From left: Caleb Landry Jones, David Thewliss and Callum Turner in a scene from Queen and Country.

From left: Caleb Landry Jones, David Thewliss and Callum Turner in a scene
from Queen and Country.


In an interview with Sight and Sound magazine, director John Boorman, 82, reflected on a career that burst across cinema in the late 1960s with the Lee Marvin thriller Point Blank.
This was followed by the Oscar nominated Deliverance (1972), still remembered for its duelling banjos soundtrack.
Boorman recounted a recent conversation with Jean-Luc Godard, the French director, who said: “You have to be young and stupid to make a movie. If you know as much as we do, it’s impossible.”
Boorman said his point was that, “the clearer your vision is of the film you want to make, almost inevitably
you fail to achieve it totally”.
“Whereas when you’re starting out you’re amazed at these shots you are able to get — you know, ‘Wow!’ When you get older, you don’t quite get that.
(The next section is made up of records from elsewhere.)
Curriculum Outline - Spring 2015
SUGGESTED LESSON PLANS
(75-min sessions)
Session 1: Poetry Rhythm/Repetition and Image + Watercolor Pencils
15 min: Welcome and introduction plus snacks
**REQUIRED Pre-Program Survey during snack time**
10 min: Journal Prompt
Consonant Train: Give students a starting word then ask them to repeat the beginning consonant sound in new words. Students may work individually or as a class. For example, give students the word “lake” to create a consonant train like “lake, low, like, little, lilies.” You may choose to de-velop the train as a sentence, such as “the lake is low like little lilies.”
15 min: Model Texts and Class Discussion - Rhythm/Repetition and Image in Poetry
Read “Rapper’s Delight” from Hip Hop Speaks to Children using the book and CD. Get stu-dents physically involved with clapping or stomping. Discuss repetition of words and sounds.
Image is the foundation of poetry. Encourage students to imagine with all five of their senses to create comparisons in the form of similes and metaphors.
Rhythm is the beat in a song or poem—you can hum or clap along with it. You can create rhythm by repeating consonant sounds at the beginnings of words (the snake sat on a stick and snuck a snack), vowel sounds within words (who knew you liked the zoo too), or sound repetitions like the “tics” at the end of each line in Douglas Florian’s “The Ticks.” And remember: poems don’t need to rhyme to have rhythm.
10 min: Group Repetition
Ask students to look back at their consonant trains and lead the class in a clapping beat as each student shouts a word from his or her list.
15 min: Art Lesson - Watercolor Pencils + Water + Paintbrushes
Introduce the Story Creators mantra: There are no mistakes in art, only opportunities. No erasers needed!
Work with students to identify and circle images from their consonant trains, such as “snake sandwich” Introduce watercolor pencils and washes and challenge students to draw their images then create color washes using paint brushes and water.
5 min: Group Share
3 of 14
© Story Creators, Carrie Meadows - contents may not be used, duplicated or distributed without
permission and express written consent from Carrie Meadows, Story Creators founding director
It falls short.”
Boorman’s later films ranged in subjects from war (Hell in the Pacific) and science fiction (Zardoz) to historical fantasy (Excalibur), Amazonian adventure (The Emerald Forest) and espionage (The Tailor of Panama).
But none was better than his earlier ones, except for Hope and Glory (1987), which won five Oscar nominations and was among the most awarded films of its year.
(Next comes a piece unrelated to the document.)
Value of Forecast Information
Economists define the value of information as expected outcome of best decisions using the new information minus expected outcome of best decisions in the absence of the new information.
It was based on Boorman’s childhood during the London Blitz of 1940-41. It included a scene of Boorman’s seven-year-old alter ego, Bill Rohan, running from a bombed out schoolyard, shouting “Thank you, Adolf!”
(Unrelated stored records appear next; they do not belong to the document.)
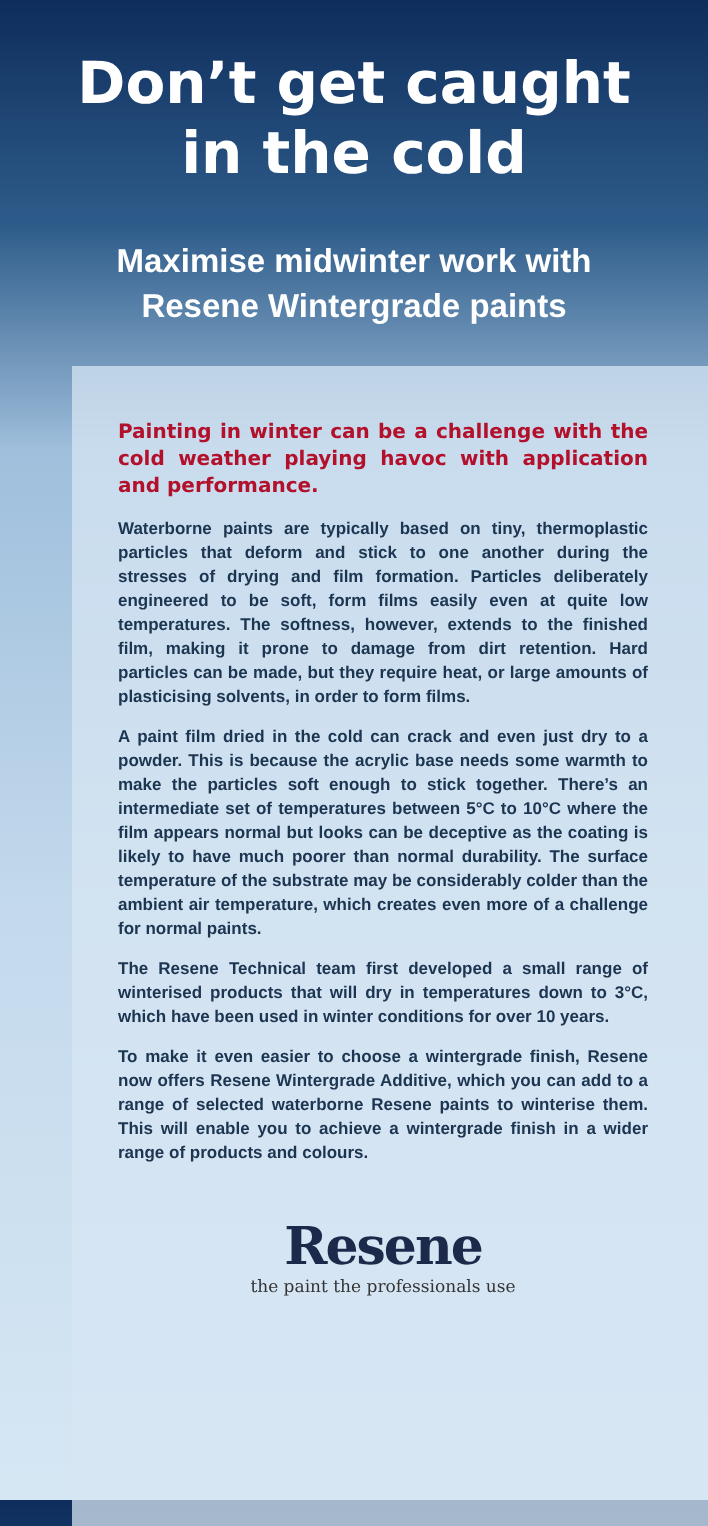Don’t get caught
in the cold
Maximise midwinter work with
Resene Wintergrade paints
Painting in winter can be a challenge with the cold weather playing havoc with application and performance.
Waterborne paints are typically based on tiny, thermoplastic particles that deform and stick to one another during the stresses of drying and film formation. Particles deliberately engineered to be soft, form films easily even at quite low temperatures. The softness, however, extends to the finished film, making it prone to damage from dirt retention. Hard particles can be made, but they require heat, or large amounts of plasticising solvents, in order to form films.
A paint film dried in the cold can crack and even just dry to a powder. This is because the acrylic base needs some warmth to make the particles soft enough to stick together. There’s an intermediate set of temperatures between 5°C to 10°C where the film appears normal but looks can be deceptive as the coating is likely to have much poorer than normal durability. The surface temperature of the substrate may be considerably colder than the ambient air temperature, which creates even more of a challenge for normal paints.
The Resene Technical team first developed a small range of winterised products that will dry in temperatures down to 3°C, which have been used in winter conditions for over 10 years.
To make it even easier to choose a wintergrade finish, Resene now offers Resene Wintergrade Additive, which you can add to a range of selected waterborne Resene paints to winterise them. This will enable you to achieve a wintergrade finish in a wider range of products and colours.
Resene
the paint the professionals use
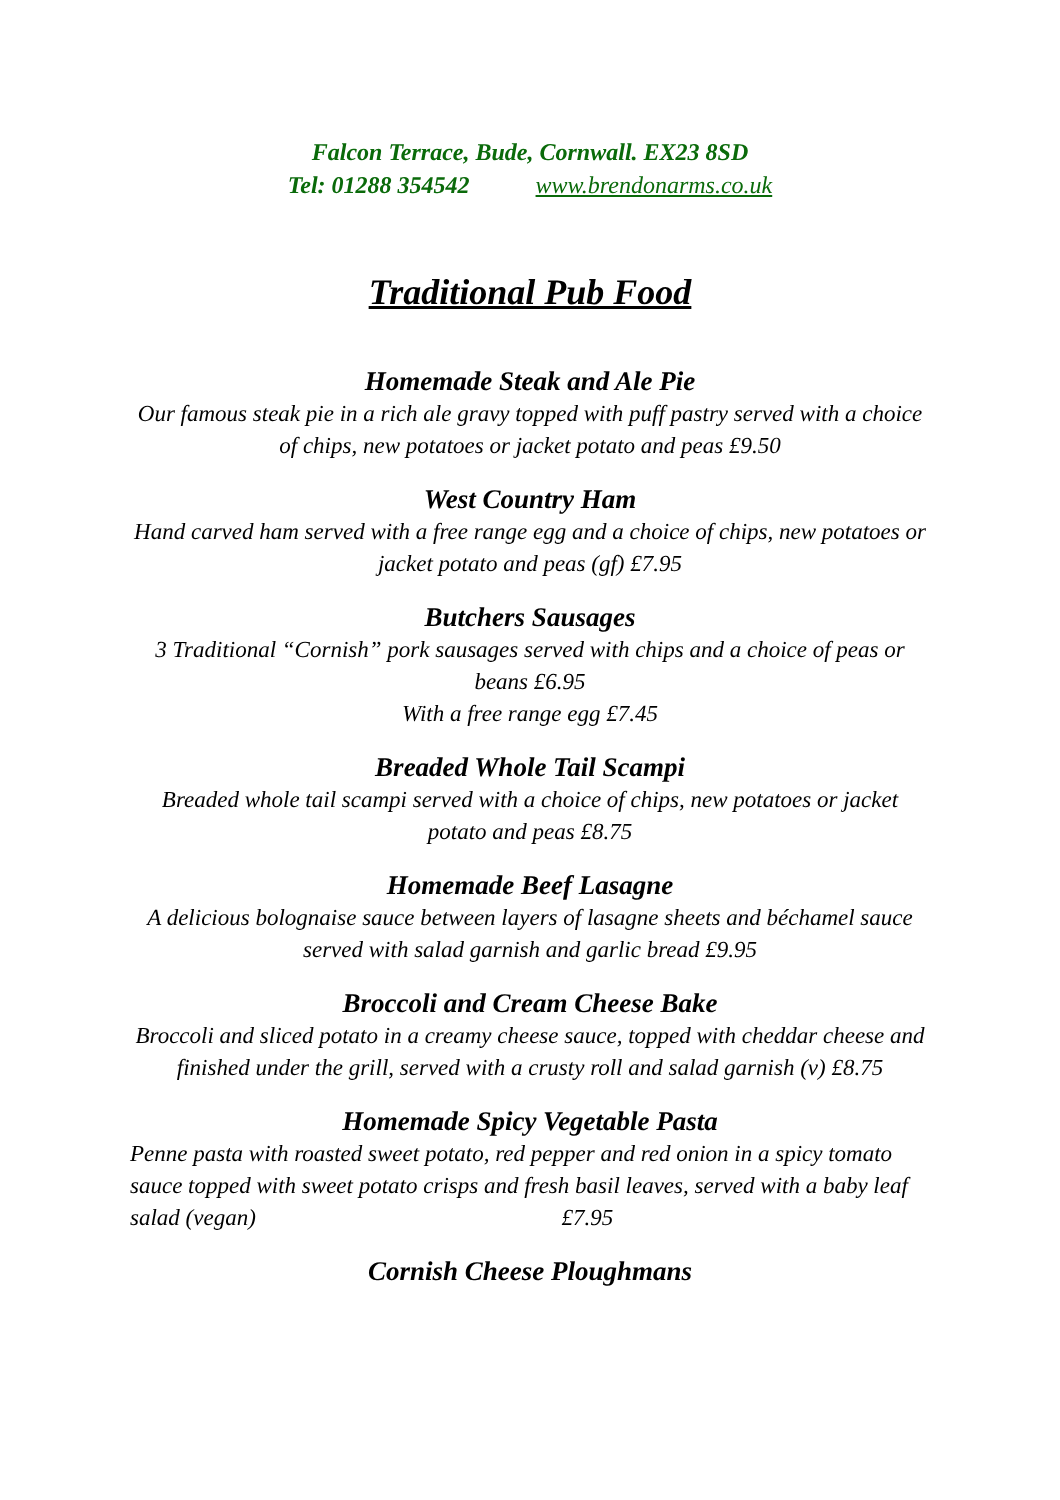Falcon Terrace, Bude, Cornwall. EX23 8SD
Tel: 01288 354542 www.brendonarms.co.uk
Traditional Pub Food
Homemade Steak and Ale Pie
Our famous steak pie in a rich ale gravy topped with puff pastry served with a choice of chips, new potatoes or jacket potato and peas £9.50
West Country Ham
Hand carved ham served with a free range egg and a choice of chips, new potatoes or jacket potato and peas (gf) £7.95
Butchers Sausages
3 Traditional “Cornish” pork sausages served with chips and a choice of peas or beans £6.95
With a free range egg £7.45
Breaded Whole Tail Scampi
Breaded whole tail scampi served with a choice of chips, new potatoes or jacket potato and peas £8.75
Homemade Beef Lasagne
A delicious bolognaise sauce between layers of lasagne sheets and béchamel sauce served with salad garnish and garlic bread £9.95
Broccoli and Cream Cheese Bake
Broccoli and sliced potato in a creamy cheese sauce, topped with cheddar cheese and finished under the grill, served with a crusty roll and salad garnish (v) £8.75
Homemade Spicy Vegetable Pasta
Penne pasta with roasted sweet potato, red pepper and red onion in a spicy tomato sauce topped with sweet potato crisps and fresh basil leaves, served with a baby leaf salad (vegan) £7.95
Cornish Cheese Ploughmans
This scene is repeated at the start of Queen and Country (Rialto) as Bill (Callum Turner) enters a Movie Review
period of National Service training.
It is 1952, Bill is 18, the Korean War is being fought and King George VI is known to be ill. Before the film
ends, Queen Elizabeth II is crowned.
Further links are made with Hope and Glory. Bill’s family still live on an island in the Thames near Shepperton film studios.
Boorman’s lifetime of film-making acts as a bookend to the latest episode, with scenes being shot on the river.
While not noted for his political and social attitudes, like contemporaries Mike Leigh and Ken Loach, Boorman nevertheless takes a jaundiced if not subversive view of army life, the class system and other signs of Britain under strain in the post-war era. Comparisons will be made with the much more upbeat A Royal Night Out.
The story is subservient to the characters, as Bill and his psychopathic fellow conscript (Caleb Landry Jones) rise through the ranks to sergeant at the camp.
They miss out on being shipped to Korea and instead are left to train the never-ending flow of other conscripts.
They constantly rub up against authority in the form of a rigid sergeant major, who turns out to be a war trauma victim (David Thewliss); a sardonic commanding officer (Richard E. Grant); and a vindictive regimental sergeant major (Brian O’Byrne).
But the most colourful of the uniformed characters is a private (Pat Shortt), a self-described “skiver” and all-round manipulator of the system, mostly to his own benefit.
Outside the camp are a lesser but equally interesting array of girlfriends, including socialite Tamsin Egerton, down-to-earth nurse Aimée-Ffion Edwards and Bill’s sister, Vanessa Kirby.
Rating: Mature audiences (violence, offensive language and sex scenes); 115 minutes.